• Texto proporcionado:

Lacryma Christi d.o.c. bianco. Variedades: coda di volpe 80%, falanghina 10%, greco 10%.
Lacryma Christi d.o.c. rosso. Variedades: piedirosso 80%, aglianico 10%, sciascinoso 10%.
Lacryma Christi d.o.c.rosso affinato in barrique
Catalanesca I.G.P. del Monte Somma bianco, uva catalanesca 100%.
Catalanesca I.G.P. del Monte Somma passito. Fermentazione e affinamento in barrique.
Falanghina I.G.P. Campania bianco, uva falanghina 100%.
Passito di Catalanesca I.G.P. del Monte Somma
Crianza primero en depósitos de acero durante 4 meses, luego un paso en barrique, para el Lacryma Christi rosso, de ligero tostado, y finalmente en botella durante al menos 3 meses.
La Catalanesca es una variedad poco conocida en el resto de Italia, ¿cuáles son sus características que la convierten en un gran vino monovarietal?

• Datos de procedencia:
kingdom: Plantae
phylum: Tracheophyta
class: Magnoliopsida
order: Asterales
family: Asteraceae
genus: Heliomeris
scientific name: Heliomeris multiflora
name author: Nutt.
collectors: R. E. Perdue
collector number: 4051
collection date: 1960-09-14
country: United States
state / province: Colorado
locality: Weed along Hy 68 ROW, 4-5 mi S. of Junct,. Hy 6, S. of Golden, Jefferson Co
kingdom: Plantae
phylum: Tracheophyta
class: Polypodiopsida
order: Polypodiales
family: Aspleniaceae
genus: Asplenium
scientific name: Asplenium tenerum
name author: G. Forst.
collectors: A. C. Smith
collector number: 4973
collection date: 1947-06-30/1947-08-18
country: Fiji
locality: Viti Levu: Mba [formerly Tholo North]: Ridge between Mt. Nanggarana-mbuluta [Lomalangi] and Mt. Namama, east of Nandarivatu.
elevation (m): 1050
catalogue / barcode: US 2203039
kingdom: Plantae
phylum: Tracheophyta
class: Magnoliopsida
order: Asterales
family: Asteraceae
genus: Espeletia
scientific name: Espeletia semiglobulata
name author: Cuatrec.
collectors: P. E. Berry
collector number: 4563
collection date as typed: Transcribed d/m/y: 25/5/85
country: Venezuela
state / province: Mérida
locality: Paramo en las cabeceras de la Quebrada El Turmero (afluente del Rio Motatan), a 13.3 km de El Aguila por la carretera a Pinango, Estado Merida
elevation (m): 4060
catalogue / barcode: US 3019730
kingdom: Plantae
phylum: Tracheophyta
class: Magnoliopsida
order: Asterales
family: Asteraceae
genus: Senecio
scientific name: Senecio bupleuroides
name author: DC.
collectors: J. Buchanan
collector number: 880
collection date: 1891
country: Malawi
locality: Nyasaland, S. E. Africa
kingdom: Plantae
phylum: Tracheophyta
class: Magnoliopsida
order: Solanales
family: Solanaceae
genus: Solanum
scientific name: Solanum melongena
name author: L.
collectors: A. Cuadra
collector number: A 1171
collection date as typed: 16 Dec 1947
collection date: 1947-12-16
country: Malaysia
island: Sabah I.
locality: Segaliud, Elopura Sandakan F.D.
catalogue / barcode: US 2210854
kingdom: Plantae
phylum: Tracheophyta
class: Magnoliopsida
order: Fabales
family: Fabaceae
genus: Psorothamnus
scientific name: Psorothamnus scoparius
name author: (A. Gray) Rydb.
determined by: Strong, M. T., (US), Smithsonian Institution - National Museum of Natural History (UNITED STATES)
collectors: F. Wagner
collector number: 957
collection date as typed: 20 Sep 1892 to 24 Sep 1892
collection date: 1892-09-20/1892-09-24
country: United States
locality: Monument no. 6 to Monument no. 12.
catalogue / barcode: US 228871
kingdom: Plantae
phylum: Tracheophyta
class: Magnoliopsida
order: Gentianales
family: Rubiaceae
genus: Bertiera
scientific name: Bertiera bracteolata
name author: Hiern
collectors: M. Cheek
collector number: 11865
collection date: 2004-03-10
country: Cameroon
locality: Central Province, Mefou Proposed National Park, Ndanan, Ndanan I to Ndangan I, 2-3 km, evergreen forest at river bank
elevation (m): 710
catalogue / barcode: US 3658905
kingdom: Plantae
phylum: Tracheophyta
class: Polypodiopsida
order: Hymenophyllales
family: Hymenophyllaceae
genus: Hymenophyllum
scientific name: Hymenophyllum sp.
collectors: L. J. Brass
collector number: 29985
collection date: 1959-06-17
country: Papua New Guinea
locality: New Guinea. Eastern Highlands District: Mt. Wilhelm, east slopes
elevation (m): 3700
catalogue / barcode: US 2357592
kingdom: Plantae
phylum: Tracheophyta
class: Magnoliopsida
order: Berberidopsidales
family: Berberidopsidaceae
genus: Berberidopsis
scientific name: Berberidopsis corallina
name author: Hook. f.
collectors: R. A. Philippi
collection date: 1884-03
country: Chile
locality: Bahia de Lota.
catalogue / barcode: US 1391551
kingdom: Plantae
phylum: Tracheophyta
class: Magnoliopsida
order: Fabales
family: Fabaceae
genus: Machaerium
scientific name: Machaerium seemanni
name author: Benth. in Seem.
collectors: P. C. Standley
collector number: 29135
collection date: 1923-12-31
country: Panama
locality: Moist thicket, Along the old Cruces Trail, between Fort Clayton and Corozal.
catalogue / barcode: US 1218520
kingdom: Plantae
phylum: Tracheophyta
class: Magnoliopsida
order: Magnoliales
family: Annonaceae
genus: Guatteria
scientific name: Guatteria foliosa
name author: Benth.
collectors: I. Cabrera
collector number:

• Consigna:
Continúa el texto sobre los vinos a partir de su última oración. Los ítems provienen de una fuente distinta.

• Respuesta:
La historia de esta variedad es particular. A finales del siglo XV fue traída por Alfonso I° d'Aragona desde la región española de Cataluña y fue plantada en los territorios del Monte Somma, donde arraigó muy bien. Quizás es una de las pocas variedades no replicables en otra parte del mundo; en Cataluña ha desaparecido casi por completo. Tiene la particularidad de tener los granos con el epicarpio muy consistente y el endocarpio muy denso, de hecho el rendimiento en vino es de alrededor del 60%, mientras que para el passito es de alrededor del 30%. Se caracteriza por tener aromas complejos e intensos con nítidas notas frutales y florales, mientras que en boca se presenta con una estructura fresca y una marcada sapidez y mineralidad.
Se producen pocas botellas de Catalanesca, ¿se considera casi un Cru?
Sin duda es un Cru y la producción es limitada porque anteriormente la uva se utilizaba principalmente como fruta de mesa ya que no estaba permitida la vinificación. Otro motivo se refiere a la mayoría de los agricultores del área de producción que no han procedido a declarar las cuotas en su posesión, también porque no tienen una visión empresarial con perspectiva de futuro.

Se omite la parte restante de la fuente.